In an era where affliction is paraded as identity and anguish is marketed for attention, choosing to transcend one’s wounds is an audacious act of rebellion. The world has normalized the theatre of pain, granting applause to trauma yet withholding ovations from those who transcend it. But true strength resides not in the echoes of our injuries, but in the quiet resolve to reimagine ourselves beyond them. “You are not what you’ve been through. You’re who you choose to become despite it”—a creed of liberation for the soul held captive by its past.
Pain, though piercing, must never become a domicile. The late Prophet T.B. Joshua asserted, “Your situation does not define you. Your reaction to the situation does.” This philosophy dismantles the monumentality of suffering, urging us to redirect focus from scars to strength. Similarly, Dr. Paul Enenche avers, “Let your scars become stars,” emphasizing that our woundedness should illuminate paths, not imprison potential. In truth, healing is not denial—it is defiance.
Social narratives increasingly glorify victimhood, yet the human spirit yearns for transformation.

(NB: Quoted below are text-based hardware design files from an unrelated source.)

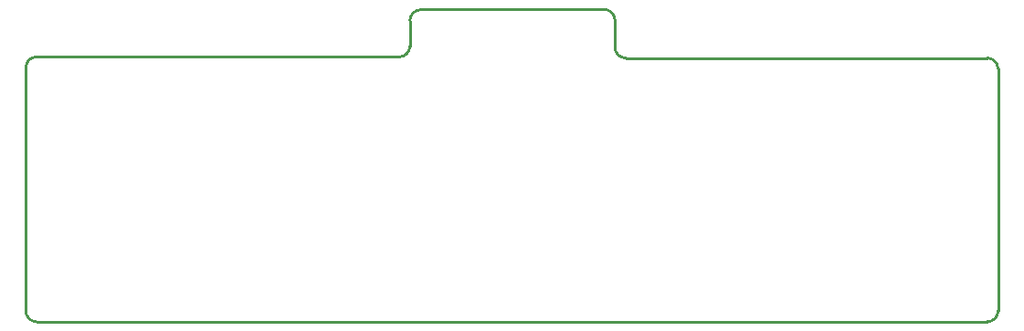
<source format=gm1>
G04 Layer_Color=16711935*
%FSLAX42Y42*%
%MOMM*%
G71*
G01*
G75*
%ADD29C,0.25*%
D29*
X3450Y2460D02*
G03*
X3550Y2560I0J100D01*
G01*
X3652Y2898D02*
G03*
X3550Y2796I0J-102D01*
G01*
X5450Y2549D02*
G03*
X5550Y2449I100J0D01*
G01*
X8901Y0D02*
G03*
X9001Y100I0J100D01*
G01*
X90Y2460D02*
G03*
X-10Y2360I0J-100D01*
G01*
X5450Y2800D02*
G03*
X5350Y2900I-100J-0D01*
G01*
X9001Y2350D02*
G03*
X8900Y2449I-100J-1D01*
G01*
X-10Y100D02*
G03*
X90Y0I100J0D01*
G01*
X3652Y2900D02*
X5350D01*
X-11Y2360D02*
X-10D01*
Y100D02*
Y2360D01*
X90Y2460D02*
Y2460D01*
X3450D01*
X3550Y2560D02*
Y2796D01*
X5450Y2549D02*
Y2800D01*
X5550Y2449D02*
X8900D01*
X9001Y2350D02*
X9001D01*
Y100D02*
Y2350D01*
X90Y0D02*
X8901D01*
M02*

</source>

The Igala proverb, “Alu du k’Odu abailo Ineke kpona Ojo enwa n “- Though the night is fierce, it cannot hinder the dawn”—summons us to remember that despair, however deep, is not destiny. From the confines of prisons to the corridors of sanctuaries, stories abound of those who repurposed their pain into purpose. One inmate once wrote me, “Though I wear chains, my hope walks freely in Christ.” Such resilience should be our cultural anthem.

The celebrated revivalist Dr. Juanita Bynum once proclaimed, “I am not my trauma. I am the oil that came from the crushing.” Her words mirror a timeless spiritual truth: from pressure comes power, from pain comes purpose. In a society where many find identity in affliction, we must reintroduce the language of triumph. Pastor Chris Oyakhilome declared, “If you want a different future, speak a different language.” It is time to rewrite our lexicon—less rooted in lament, more anchored in redemption.
Let us no longer be vegetables in the soil of sorrow. Let us be trees—rooted deeply, rising defiantly. We owe the world a vision of post-pain nobility: not victims, but victors; not narrators of misery, but architects of meaning. Because in the final analysis, we are not the sum of our sufferings—we are the product of the strength we summon in spite of them.
– Inah Boniface Ocholi writes from Ayah – Igalamela/Odolu LGA, Kogi state.